Durante a conversa, concluímos o mesmo que a psiquiatra: o pouco conhecimento do próprio corpo – que impede que a mulher tenha prazer sozinha e torna o homem como um “detentor do prazer sexual da mulher” – também  embasa discursos machistas de que a mulher é mais sensitiva e menos visual, além da falácia de que ela não consegue sentir tesão tão facilmente quanto o homem. Esse ponto nos levou ao tema da pornografia, que pelo falta da presença de mulheres na produção pornográfica, tem os filmes voltados inteiramente para o prazer masculino. Esse fato coloca a mulher como um mero objeto de satisfação do homem, inclusive fomentando a cultura do estupro.  Chega ao cúmulo de que mesmo quando um filme é lésbico, com duas mulheres, ainda é algo geralmente voltado para dar prazer ao homem.

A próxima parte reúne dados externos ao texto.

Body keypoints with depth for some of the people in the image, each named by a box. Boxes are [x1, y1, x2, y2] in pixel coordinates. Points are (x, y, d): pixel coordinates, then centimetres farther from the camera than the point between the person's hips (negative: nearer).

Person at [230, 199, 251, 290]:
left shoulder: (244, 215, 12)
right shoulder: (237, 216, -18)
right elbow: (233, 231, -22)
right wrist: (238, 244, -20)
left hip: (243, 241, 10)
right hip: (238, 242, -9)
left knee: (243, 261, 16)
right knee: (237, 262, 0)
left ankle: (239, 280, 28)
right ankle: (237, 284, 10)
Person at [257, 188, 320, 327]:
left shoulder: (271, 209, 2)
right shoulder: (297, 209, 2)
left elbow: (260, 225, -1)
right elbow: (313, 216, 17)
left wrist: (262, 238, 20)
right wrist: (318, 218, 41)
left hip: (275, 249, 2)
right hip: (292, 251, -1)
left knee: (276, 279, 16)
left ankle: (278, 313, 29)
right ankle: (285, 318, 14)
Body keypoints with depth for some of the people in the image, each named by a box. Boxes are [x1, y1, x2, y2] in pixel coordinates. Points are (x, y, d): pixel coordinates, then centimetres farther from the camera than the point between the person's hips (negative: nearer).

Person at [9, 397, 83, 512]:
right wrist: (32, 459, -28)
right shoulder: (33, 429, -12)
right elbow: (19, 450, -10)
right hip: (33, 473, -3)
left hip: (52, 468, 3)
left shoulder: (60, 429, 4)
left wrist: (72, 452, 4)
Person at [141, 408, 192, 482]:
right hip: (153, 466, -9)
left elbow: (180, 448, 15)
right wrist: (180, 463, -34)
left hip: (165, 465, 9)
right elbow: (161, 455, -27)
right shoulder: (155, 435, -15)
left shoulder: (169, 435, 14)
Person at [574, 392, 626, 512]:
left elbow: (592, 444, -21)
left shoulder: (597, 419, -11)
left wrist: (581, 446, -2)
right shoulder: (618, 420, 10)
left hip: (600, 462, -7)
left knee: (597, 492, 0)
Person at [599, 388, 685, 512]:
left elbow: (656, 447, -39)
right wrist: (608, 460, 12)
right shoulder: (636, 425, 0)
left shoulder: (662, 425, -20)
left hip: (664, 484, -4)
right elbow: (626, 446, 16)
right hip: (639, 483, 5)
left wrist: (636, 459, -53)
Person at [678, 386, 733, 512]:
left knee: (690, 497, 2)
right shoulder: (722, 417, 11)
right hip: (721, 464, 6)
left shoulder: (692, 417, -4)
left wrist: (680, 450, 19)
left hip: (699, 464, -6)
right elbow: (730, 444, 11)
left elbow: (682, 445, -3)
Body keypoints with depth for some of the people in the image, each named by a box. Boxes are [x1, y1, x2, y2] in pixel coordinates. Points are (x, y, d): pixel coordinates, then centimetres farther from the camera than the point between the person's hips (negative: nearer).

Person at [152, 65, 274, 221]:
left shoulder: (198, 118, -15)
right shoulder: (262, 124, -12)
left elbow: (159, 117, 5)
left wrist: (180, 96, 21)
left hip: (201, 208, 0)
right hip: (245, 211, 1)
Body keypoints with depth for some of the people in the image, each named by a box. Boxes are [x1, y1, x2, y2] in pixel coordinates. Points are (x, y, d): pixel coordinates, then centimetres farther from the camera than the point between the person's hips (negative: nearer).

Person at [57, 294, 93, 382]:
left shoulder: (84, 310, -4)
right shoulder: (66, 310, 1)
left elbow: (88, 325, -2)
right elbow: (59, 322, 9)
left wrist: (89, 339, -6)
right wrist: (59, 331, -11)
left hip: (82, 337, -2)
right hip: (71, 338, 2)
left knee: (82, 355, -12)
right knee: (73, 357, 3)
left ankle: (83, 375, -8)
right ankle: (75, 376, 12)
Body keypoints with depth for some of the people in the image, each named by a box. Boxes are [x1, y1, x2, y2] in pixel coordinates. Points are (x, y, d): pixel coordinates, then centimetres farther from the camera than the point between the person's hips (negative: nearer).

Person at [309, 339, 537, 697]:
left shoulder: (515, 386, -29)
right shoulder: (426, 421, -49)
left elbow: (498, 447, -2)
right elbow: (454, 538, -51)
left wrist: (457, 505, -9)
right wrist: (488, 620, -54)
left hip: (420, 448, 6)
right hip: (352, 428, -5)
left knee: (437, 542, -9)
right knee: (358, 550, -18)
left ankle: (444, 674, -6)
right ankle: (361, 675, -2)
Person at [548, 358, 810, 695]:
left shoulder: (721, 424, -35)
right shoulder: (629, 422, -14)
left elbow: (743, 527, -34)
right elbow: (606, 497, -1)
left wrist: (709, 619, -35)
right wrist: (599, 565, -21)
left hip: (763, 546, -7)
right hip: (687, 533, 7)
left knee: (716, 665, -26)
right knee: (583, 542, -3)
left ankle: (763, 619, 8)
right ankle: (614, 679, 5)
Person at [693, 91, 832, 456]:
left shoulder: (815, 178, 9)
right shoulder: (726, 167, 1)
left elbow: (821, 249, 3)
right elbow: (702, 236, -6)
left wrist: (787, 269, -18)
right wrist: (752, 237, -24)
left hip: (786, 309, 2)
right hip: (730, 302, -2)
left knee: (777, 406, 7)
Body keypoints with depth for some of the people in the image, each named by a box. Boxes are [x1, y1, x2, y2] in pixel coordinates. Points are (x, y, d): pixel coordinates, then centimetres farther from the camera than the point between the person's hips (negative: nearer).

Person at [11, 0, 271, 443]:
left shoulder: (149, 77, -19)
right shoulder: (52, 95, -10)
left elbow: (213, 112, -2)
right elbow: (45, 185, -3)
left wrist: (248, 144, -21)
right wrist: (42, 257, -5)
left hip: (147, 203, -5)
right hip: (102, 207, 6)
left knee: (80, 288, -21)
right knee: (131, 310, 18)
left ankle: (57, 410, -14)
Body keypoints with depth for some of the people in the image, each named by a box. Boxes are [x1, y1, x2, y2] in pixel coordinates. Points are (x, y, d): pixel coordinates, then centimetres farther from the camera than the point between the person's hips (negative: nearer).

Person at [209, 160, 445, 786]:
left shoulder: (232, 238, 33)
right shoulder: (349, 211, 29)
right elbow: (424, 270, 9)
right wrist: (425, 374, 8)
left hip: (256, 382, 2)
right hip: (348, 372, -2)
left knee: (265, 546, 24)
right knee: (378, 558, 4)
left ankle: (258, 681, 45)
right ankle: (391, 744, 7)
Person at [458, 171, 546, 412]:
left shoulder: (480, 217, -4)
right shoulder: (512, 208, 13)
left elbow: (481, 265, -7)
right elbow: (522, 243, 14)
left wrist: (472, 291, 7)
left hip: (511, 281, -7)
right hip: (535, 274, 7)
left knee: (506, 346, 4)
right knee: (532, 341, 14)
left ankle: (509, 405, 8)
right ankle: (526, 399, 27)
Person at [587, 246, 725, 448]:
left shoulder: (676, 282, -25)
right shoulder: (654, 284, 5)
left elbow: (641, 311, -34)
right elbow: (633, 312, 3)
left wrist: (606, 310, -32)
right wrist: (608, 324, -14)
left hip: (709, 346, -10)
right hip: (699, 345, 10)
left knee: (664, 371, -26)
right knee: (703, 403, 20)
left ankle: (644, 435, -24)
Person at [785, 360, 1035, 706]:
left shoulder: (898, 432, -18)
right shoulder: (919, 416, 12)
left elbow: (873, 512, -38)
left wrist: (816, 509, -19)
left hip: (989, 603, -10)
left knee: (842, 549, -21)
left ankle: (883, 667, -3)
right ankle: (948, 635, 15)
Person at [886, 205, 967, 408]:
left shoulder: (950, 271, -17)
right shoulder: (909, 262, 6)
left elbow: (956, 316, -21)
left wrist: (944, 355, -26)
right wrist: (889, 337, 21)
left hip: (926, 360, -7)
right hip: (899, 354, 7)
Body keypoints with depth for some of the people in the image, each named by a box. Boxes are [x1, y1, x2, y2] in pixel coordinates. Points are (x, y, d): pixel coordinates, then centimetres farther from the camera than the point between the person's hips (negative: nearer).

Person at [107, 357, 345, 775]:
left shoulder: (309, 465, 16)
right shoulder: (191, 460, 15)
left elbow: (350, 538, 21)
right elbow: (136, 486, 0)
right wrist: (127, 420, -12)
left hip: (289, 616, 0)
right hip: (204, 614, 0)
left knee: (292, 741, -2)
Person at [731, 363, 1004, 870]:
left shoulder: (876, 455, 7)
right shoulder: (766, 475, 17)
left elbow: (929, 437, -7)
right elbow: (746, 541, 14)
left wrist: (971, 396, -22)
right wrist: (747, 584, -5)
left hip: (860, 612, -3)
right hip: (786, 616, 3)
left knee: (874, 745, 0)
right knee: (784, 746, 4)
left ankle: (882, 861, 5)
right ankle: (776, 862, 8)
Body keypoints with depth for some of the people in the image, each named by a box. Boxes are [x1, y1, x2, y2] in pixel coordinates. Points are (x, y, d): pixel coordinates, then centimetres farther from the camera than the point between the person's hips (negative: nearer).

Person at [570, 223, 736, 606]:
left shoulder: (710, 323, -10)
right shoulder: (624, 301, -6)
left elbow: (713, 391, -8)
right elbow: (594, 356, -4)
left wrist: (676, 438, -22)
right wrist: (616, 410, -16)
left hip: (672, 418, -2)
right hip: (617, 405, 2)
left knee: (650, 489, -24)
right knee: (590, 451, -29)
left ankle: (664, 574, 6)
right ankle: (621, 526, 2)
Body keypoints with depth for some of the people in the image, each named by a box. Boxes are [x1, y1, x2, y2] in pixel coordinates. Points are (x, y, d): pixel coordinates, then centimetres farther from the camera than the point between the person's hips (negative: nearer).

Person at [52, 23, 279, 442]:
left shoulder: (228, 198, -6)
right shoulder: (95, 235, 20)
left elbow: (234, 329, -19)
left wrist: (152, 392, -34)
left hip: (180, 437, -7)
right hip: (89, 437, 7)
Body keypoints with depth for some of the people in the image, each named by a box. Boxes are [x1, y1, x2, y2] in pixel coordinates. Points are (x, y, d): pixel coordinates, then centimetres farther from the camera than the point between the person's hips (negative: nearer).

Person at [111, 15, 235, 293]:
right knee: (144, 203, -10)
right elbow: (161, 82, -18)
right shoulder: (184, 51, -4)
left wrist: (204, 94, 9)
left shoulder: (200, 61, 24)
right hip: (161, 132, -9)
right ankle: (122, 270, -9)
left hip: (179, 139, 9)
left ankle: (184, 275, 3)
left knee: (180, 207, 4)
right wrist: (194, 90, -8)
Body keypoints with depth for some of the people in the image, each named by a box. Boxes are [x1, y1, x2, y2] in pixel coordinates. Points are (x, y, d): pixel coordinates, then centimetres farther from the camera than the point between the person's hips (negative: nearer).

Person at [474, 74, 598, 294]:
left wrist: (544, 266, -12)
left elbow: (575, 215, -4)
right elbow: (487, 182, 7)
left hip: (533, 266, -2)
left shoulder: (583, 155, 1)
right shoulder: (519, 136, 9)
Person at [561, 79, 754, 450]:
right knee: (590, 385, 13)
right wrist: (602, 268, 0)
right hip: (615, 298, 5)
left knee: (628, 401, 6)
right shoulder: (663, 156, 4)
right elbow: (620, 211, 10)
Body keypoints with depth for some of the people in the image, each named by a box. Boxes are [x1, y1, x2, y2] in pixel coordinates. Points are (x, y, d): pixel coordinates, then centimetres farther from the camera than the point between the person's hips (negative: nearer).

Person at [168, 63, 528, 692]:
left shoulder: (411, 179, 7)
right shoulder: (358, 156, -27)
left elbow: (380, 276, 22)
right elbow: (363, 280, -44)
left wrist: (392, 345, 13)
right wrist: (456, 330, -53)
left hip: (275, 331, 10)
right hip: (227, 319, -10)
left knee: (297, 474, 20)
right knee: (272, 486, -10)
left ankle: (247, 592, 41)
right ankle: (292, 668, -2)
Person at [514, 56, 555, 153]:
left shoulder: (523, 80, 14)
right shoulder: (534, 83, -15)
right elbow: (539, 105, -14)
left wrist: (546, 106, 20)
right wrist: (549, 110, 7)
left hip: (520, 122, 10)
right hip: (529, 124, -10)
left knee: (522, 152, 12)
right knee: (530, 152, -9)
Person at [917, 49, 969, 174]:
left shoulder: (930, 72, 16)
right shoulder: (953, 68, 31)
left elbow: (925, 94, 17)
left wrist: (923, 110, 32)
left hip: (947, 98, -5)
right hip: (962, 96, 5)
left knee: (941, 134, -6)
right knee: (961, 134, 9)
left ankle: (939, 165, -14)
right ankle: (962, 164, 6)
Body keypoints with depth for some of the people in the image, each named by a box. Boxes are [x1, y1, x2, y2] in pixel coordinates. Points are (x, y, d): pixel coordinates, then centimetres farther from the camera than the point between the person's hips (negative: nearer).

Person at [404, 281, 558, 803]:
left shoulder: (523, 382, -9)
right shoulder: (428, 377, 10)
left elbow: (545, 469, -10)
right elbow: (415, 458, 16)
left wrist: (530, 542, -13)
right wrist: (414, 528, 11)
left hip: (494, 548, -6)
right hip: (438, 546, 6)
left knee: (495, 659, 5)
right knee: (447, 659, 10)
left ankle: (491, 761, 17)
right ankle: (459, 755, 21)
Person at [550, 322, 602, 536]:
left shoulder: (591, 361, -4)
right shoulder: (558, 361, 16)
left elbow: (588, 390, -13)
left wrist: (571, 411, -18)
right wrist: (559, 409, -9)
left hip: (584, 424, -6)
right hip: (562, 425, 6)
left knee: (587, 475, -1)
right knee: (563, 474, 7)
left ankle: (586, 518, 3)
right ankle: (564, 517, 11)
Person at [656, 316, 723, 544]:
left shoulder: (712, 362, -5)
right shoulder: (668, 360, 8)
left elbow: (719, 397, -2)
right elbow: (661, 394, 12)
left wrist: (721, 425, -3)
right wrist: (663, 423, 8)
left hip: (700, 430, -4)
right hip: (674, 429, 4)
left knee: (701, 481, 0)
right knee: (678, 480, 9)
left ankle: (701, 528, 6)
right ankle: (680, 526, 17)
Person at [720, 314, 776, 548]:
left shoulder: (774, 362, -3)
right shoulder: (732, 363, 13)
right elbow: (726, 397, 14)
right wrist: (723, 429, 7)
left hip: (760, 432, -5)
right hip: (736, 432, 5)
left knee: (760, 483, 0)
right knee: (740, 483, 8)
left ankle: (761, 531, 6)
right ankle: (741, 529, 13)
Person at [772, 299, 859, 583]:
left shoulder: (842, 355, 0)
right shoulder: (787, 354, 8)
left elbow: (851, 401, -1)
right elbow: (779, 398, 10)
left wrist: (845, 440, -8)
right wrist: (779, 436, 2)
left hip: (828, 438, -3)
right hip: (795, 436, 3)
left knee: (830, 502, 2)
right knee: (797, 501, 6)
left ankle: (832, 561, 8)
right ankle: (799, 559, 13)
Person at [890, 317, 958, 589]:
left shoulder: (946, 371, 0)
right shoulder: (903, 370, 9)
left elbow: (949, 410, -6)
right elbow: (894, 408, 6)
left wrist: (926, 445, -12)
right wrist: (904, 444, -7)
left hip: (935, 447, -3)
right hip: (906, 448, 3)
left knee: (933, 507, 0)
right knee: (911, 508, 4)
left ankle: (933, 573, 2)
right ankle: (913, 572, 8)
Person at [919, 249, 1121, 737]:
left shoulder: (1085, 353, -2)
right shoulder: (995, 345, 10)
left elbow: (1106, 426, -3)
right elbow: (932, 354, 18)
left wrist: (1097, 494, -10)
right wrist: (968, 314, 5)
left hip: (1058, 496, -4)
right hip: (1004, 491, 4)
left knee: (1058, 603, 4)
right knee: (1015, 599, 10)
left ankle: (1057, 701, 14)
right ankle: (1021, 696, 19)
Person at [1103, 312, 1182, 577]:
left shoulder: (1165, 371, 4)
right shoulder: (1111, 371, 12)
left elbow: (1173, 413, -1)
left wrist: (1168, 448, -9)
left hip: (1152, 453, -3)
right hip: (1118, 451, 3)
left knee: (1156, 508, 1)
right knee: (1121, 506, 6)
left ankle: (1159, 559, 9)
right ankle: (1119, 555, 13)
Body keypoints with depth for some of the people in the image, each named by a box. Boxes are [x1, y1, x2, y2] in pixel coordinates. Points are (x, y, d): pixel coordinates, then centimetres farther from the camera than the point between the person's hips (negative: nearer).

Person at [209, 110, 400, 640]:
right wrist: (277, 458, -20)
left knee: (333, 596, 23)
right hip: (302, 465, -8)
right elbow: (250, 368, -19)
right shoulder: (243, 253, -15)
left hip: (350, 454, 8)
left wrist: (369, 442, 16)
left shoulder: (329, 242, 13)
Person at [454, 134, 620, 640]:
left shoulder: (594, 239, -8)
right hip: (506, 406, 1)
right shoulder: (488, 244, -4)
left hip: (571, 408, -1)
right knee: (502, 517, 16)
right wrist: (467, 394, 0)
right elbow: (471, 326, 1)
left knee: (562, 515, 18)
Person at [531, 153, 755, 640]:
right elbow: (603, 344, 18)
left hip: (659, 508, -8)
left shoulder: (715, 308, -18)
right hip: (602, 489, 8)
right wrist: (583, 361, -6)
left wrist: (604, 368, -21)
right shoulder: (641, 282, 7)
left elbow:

Refletimos também como essa redução da mulher como objeto se relaciona com o modo como os homens “aprendem a tratar” as mulheres, desde pequenos assistindo reiteradamente esses filmes.

A roteirista Danielle Cony - que escreveu o texto base para a nossa discussão sobre pornografia - indica filmes de produção independente de uma diretora e produtora sueca chamada Erika Lust, onde mostram a perspectiva feminina pornográfica sobre sexualidade, e quebram essa ideia culturalmente arraigada de que mulheres não gostam de pornô, mostrando que podemos sentir prazer visualmente, sim, quando ele não é mostrado de maneira machista.

A conversa sobre masturbação foi bastante proveitosa, muitas meninas se sentiram à vontade para compartilhar histórias de quando eram crianças e foram pegas, por seus pais, se masturbando – algumas foram reprimidas como se fizessem algo errado e consideram que isso as deixaram “travadas” sexualmente. Outras foram orientadas apenas para que não fizessem isso em público. Discutimos como o assunto poderia ser tratado com os filhos da maneira mais aberta e tranquila possível, partindo do conhecimento e liberdade com o próprio corpo.

Fomos percebendo que o prazer sexual da mulher é tão natural e latente quanto o do homem, mas que a castração histórico-social faz com que as mulheres não se sintam à vontade para ter sua libertação sexual e não se conheçam. Infelizmente, as que a tem essa libertação muitas vezes são vistas como “vadias” ou “com muito fogo no rabo”. O conservadorismo ainda se mostra latente em sociedade e têm muito do patriarcado como sua base.

Por fim, deixamos o link do documentário chamado “Clitóris: um prazer proibido” que a psiquiatra Érika Pellegrino indica em seu texto, e fazemos o mesmo apelo que ela: Assistam! Realmente pode mudar sua vida.



Imagem: Marina Braga

Ainda é importante lembrar que nesta quinta a reunião bateu o recorde de presença. Sinal de que estamos trilhando o caminho certo. A presença de todxs é sempre muito importante!